Required action
Using the data below, copy out all lines with the word "consumed".
━━━━━ Extracted data
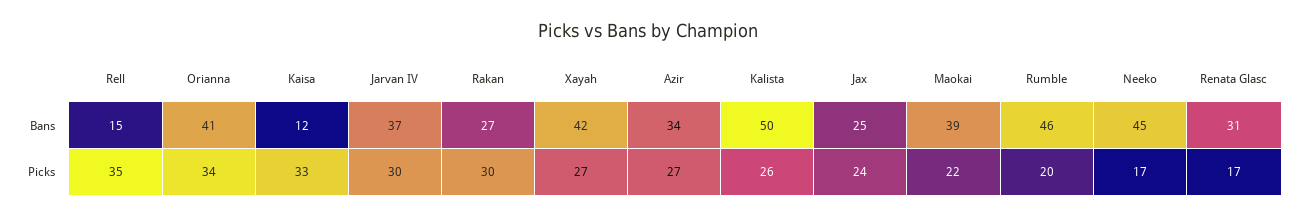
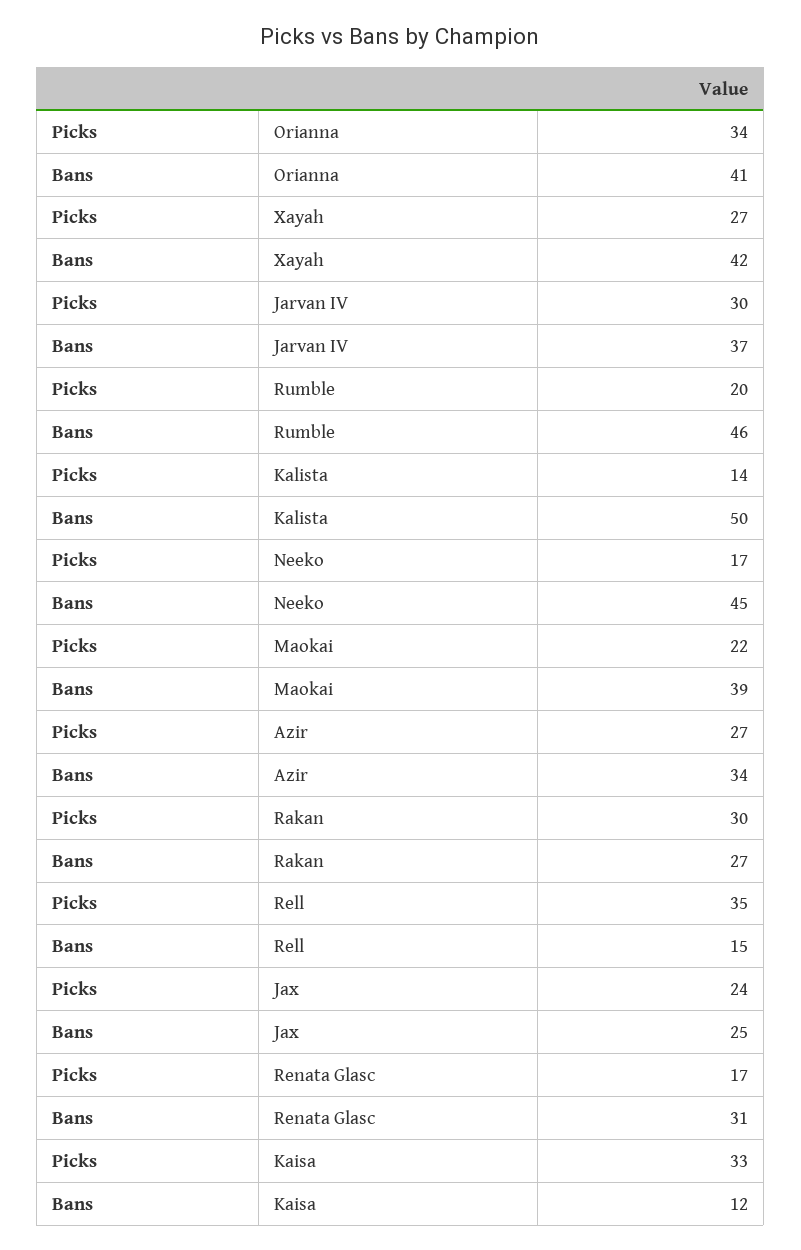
Kalista, Picks: 26 -> 14

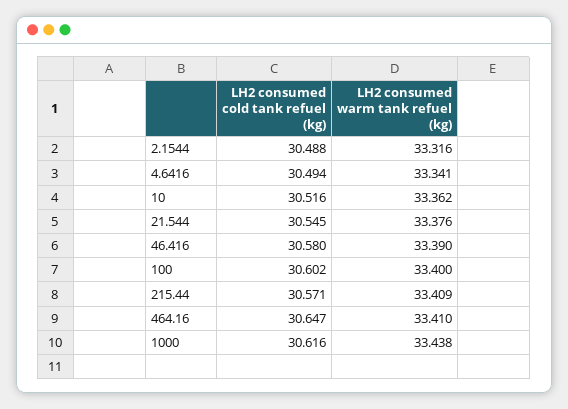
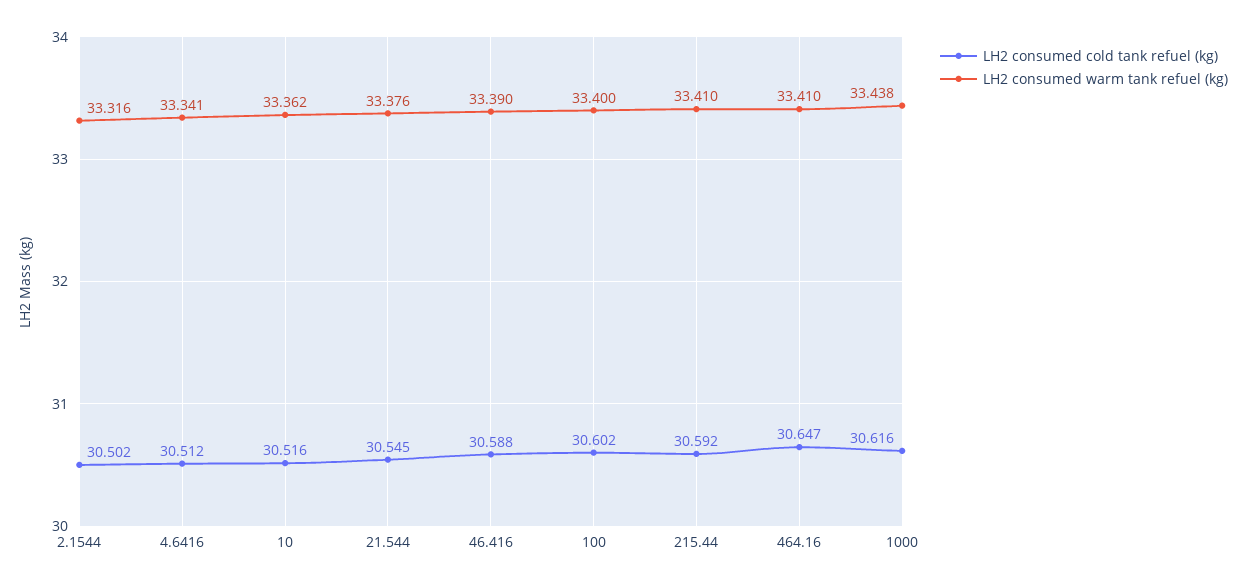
LH2 consumed cold tank refuel (kg), 2.1544: 30.488 -> 30.502
LH2 consumed cold tank refuel (kg), 4.6416: 30.494 -> 30.512
LH2 consumed cold tank refuel (kg), 46.416: 30.58 -> 30.588
LH2 consumed cold tank refuel (kg), 215.44: 30.571 -> 30.592
LH2 consumed warm tank refuel (kg), 215.44: 33.409 -> 33.41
━━━━━━━━━━
Result below
LH2 consumed cold tank refuel (kg), 2.1544: 30.488 -> 30.502
LH2 consumed cold tank refuel (kg), 4.6416: 30.494 -> 30.512
LH2 consumed cold tank refuel (kg), 46.416: 30.58 -> 30.588
LH2 consumed cold tank refuel (kg), 215.44: 30.571 -> 30.592
LH2 consumed warm tank refuel (kg), 215.44: 33.409 -> 33.41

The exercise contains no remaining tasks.